-- Opening Marker --
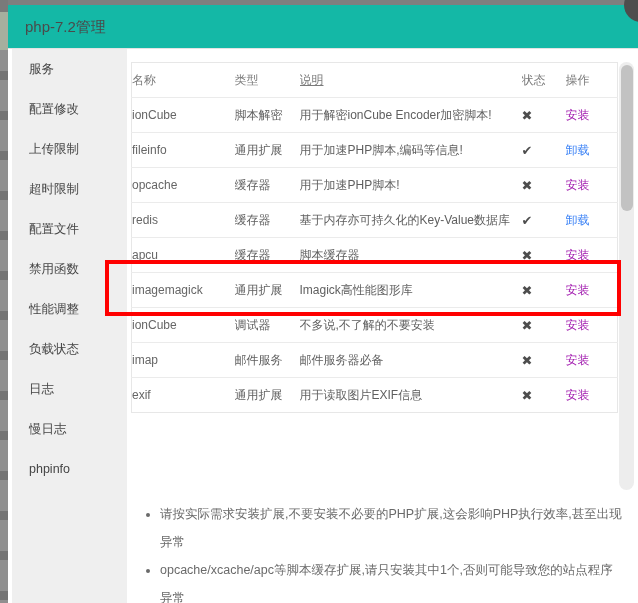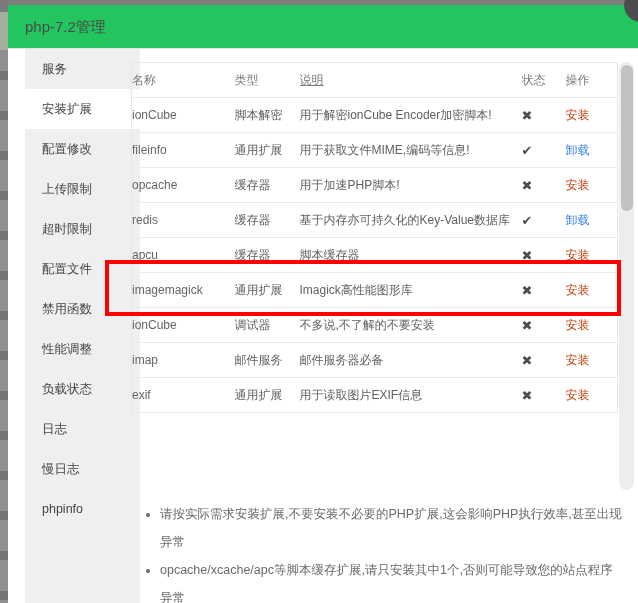--- a/index.html
+++ b/index.html
@@ -13,24 +13,24 @@
     background:repeating-linear-gradient(180deg,#8f8f8f 0 31px,#747474 31px 40px); }
   .bd-top   { position:absolute; left:0; top:0;  width:8px; height:12px; background:#7a7a7a; }
   .bd-green { position:absolute; left:0; top:12px; width:8px; height:38px; background:#a6af9e; }
   
   .close-btn { position:absolute; left:624px; top:-12px; width:34px; height:34px;
     border-radius:50%; background:#4d4d4d; z-index:60; cursor:pointer; }
 
   .modal { position:absolute; left:8px; top:5px; width:630px; height:598px; background:#fff; z-index:10; }
 
   .titlebar { position:absolute; left:0; top:0; width:630px; height:44px;
-    background:#22c55e; border-bottom:1px solid #e3e3e3; box-sizing:border-box; }
+    background:#14b8a6; border-bottom:1px solid #e3e3e3; box-sizing:border-box; }
   .title { line-height:43px; padding-left:17px; font-size:15px; color:#4a4a4a; }
 
-  .sidebar { position:absolute; left:17px; top:44px; width:115px; height:554px; background:#efefef; }
+  .sidebar { position:absolute; left:4px; top:44px; width:115px; height:554px; background:#efefef; }
   .side-item { height:40px; line-height:40px; padding-left:17px; font-size:12.5px; color:#454545; cursor:pointer; }
   .side-item.active { background:#ffffff; }
 
   .table-area { position:absolute; left:123px; top:57px; }
   table.ext { border-collapse:collapse; table-layout:fixed; width:486px; font-size:12px;
     border:1px solid #e7e7e7; }
   table.ext th, table.ext td { height:34px; padding:0; font-weight:normal; text-align:left;
     white-space:nowrap; overflow:hidden; }
   table.ext thead tr { height:34px; }
   table.ext tbody tr { border-top:1px solid #ebebeb; }
@@ -39,21 +39,21 @@
   .c-type  { width:65px;  }
   .c-desc  { width:222px;text-decoration:underline; }
   .c-stat  { width:44px;  }
   .c-act   { width:52px;  }
   th.c-name, td.name { padding-left:10px;margin-left:13px; }
   td.name { color:#666; }
   td.type, td.desc { color:#5f5f5f; }
   th.c-stat, th.c-act, td.status, td.action { text-align:center; }
   td.status { color:#4d4d4d; font-size:13px; }
   td.action a { text-decoration:none; font-size:12px; cursor:pointer; }
-  td.action a.install   { color:#c2410c; }
+  td.action a.install   { color:#a21caf; }
   td.action a.uninstall { color:#3b82f6; }
 
   .scroll-track { position:absolute; left:611px; top:57px; width:15px; height:428px;
     background:#ededed; border-radius:8px; }
   .scroll-thumb { position:absolute; left:1.5px; top:3px; width:12px; height:146px;
     background:#c2c2c2; border-radius:6px; }
 
   .notes { position:absolute; left:123px; top:484px; width:502px; }
   .notes ul { margin:11px; padding-left:18px; }
   .notes li { font-size:12.5px; color:#6a6a6a; line-height:28px; list-style:disc; }
@@ -72,21 +72,20 @@
 <div class="close-btn"></div>
 
 <div class="modal">
 
   <div class="titlebar">
     <div class="title">php-7.2管理</div>
   </div>
 
   <div class="sidebar">
     <div class="side-item">服务</div>
-    <div class="side-item active">安装扩展</div>
     <div class="side-item">配置修改</div>
     <div class="side-item">上传限制</div>
     <div class="side-item">超时限制</div>
     <div class="side-item">配置文件</div>
     <div class="side-item">禁用函数</div>
     <div class="side-item">性能调整</div>
     <div class="side-item">负载状态</div>
     <div class="side-item">日志</div>
     <div class="side-item">慢日志</div>
     <div class="side-item">phpinfo</div>
@@ -114,21 +113,21 @@
         <tr>
           <td class="name">ionCube</td>
           <td class="type">脚本解密</td>
           <td class="desc">用于解密ionCube Encoder加密脚本!</td>
           <td class="status">✖</td>
           <td class="action"><a class="install">安装</a></td>
         </tr>
         <tr>
           <td class="name">fileinfo</td>
           <td class="type">通用扩展</td>
-          <td class="desc">用于获取文件MIME,编码等信息!</td>
+          <td class="desc">用于加速PHP脚本,编码等信息!</td>
           <td class="status">✔</td>
           <td class="action"><a class="uninstall">卸载</a></td>
         </tr>
         <tr>
           <td class="name">opcache</td>
           <td class="type">缓存器</td>
           <td class="desc">用于加速PHP脚本!</td>
           <td class="status">✖</td>
           <td class="action"><a class="install">安装</a></td>
         </tr>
-- Closing Marker --
* [What you will do]: Copy every line of the data word for word, omitting the images.

* [Result]:
--- a/index.html
+++ b/index.html
@@ -13,24 +13,24 @@
     background:repeating-linear-gradient(180deg,#8f8f8f 0 31px,#747474 31px 40px); }
   .bd-top   { position:absolute; left:0; top:0;  width:8px; height:12px; background:#7a7a7a; }
   .bd-green { position:absolute; left:0; top:12px; width:8px; height:38px; background:#a6af9e; }
   
   .close-btn { position:absolute; left:624px; top:-12px; width:34px; height:34px;
     border-radius:50%; background:#4d4d4d; z-index:60; cursor:pointer; }
 
   .modal { position:absolute; left:8px; top:5px; width:630px; height:598px; background:#fff; z-index:10; }
 
   .titlebar { position:absolute; left:0; top:0; width:630px; height:44px;
-    background:#22c55e; border-bottom:1px solid #e3e3e3; box-sizing:border-box; }
+    background:#14b8a6; border-bottom:1px solid #e3e3e3; box-sizing:border-box; }
   .title { line-height:43px; padding-left:17px; font-size:15px; color:#4a4a4a; }
 
-  .sidebar { position:absolute; left:17px; top:44px; width:115px; height:554px; background:#efefef; }
+  .sidebar { position:absolute; left:4px; top:44px; width:115px; height:554px; background:#efefef; }
   .side-item { height:40px; line-height:40px; padding-left:17px; font-size:12.5px; color:#454545; cursor:pointer; }
   .side-item.active { background:#ffffff; }
 
   .table-area { position:absolute; left:123px; top:57px; }
   table.ext { border-collapse:collapse; table-layout:fixed; width:486px; font-size:12px;
     border:1px solid #e7e7e7; }
   table.ext th, table.ext td { height:34px; padding:0; font-weight:normal; text-align:left;
     white-space:nowrap; overflow:hidden; }
   table.ext thead tr { height:34px; }
   table.ext tbody tr { border-top:1px solid #ebebeb; }
@@ -39,21 +39,21 @@
   .c-type  { width:65px;  }
   .c-desc  { width:222px;text-decoration:underline; }
   .c-stat  { width:44px;  }
   .c-act   { width:52px;  }
   th.c-name, td.name { padding-left:10px;margin-left:13px; }
   td.name { color:#666; }
   td.type, td.desc { color:#5f5f5f; }
   th.c-stat, th.c-act, td.status, td.action { text-align:center; }
   td.status { color:#4d4d4d; font-size:13px; }
   td.action a { text-decoration:none; font-size:12px; cursor:pointer; }
-  td.action a.install   { color:#c2410c; }
+  td.action a.install   { color:#a21caf; }
   td.action a.uninstall { color:#3b82f6; }
 
   .scroll-track { position:absolute; left:611px; top:57px; width:15px; height:428px;
     background:#ededed; border-radius:8px; }
   .scroll-thumb { position:absolute; left:1.5px; top:3px; width:12px; height:146px;
     background:#c2c2c2; border-radius:6px; }
 
   .notes { position:absolute; left:123px; top:484px; width:502px; }
   .notes ul { margin:11px; padding-left:18px; }
   .notes li { font-size:12.5px; color:#6a6a6a; line-height:28px; list-style:disc; }
@@ -72,21 +72,20 @@
 <div class="close-btn"></div>
 
 <div class="modal">
 
   <div class="titlebar">
     <div class="title">php-7.2管理</div>
   </div>
 
   <div class="sidebar">
     <div class="side-item">服务</div>
-    <div class="side-item active">安装扩展</div>
     <div class="side-item">配置修改</div>
     <div class="side-item">上传限制</div>
     <div class="side-item">超时限制</div>
     <div class="side-item">配置文件</div>
     <div class="side-item">禁用函数</div>
     <div class="side-item">性能调整</div>
     <div class="side-item">负载状态</div>
     <div class="side-item">日志</div>
     <div class="side-item">慢日志</div>
     <div class="side-item">phpinfo</div>
@@ -114,21 +113,21 @@
         <tr>
           <td class="name">ionCube</td>
           <td class="type">脚本解密</td>
           <td class="desc">用于解密ionCube Encoder加密脚本!</td>
           <td class="status">✖</td>
           <td class="action"><a class="install">安装</a></td>
         </tr>
         <tr>
           <td class="name">fileinfo</td>
           <td class="type">通用扩展</td>
-          <td class="desc">用于获取文件MIME,编码等信息!</td>
+          <td class="desc">用于加速PHP脚本,编码等信息!</td>
           <td class="status">✔</td>
           <td class="action"><a class="uninstall">卸载</a></td>
         </tr>
         <tr>
           <td class="name">opcache</td>
           <td class="type">缓存器</td>
           <td class="desc">用于加速PHP脚本!</td>
           <td class="status">✖</td>
           <td class="action"><a class="install">安装</a></td>
         </tr>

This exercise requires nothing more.